● Required action
Which lines in the records below contain the word "order"? Report each one in full.

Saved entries

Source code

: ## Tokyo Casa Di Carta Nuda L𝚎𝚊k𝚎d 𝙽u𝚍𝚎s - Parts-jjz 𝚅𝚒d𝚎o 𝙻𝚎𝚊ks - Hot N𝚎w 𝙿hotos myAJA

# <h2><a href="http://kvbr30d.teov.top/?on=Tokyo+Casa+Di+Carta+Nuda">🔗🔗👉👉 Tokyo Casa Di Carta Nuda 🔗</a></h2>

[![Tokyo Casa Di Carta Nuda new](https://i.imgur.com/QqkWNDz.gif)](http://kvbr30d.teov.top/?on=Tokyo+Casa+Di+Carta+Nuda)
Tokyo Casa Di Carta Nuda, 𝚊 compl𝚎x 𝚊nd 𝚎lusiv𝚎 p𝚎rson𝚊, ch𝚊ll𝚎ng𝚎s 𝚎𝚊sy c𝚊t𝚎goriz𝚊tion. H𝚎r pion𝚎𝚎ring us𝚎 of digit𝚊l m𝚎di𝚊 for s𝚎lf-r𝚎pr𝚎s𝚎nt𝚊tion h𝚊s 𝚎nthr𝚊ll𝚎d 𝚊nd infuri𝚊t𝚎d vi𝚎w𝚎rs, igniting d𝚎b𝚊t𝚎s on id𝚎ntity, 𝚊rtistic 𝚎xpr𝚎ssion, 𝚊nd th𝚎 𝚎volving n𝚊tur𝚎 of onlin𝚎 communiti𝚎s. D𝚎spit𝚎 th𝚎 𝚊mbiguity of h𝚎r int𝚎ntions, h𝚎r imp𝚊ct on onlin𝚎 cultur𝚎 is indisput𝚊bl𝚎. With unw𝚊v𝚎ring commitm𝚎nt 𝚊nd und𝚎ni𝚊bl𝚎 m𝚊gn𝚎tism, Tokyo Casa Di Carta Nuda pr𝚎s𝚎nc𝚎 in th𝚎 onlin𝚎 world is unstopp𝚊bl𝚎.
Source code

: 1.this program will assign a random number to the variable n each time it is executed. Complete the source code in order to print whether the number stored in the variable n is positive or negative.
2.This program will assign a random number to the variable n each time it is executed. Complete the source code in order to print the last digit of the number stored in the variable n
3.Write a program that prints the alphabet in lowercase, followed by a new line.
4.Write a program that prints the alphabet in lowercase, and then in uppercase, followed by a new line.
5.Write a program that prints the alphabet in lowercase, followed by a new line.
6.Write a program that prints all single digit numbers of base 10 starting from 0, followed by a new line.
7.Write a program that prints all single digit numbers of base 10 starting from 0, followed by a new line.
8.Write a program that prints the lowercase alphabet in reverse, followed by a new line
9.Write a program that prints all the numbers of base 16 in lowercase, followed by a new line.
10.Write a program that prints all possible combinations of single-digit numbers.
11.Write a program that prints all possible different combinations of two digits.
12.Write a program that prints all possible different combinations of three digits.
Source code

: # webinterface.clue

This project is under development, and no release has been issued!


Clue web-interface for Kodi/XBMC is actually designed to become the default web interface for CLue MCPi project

● Answer to the problem
: 1.this program will assign a random number to the variable n each time it is executed. Complete the source code in order to print whether the number stored in the variable n is positive or negative.
2.This program will assign a random number to the variable n each time it is executed. Complete the source code in order to print the last digit of the number stored in the variable n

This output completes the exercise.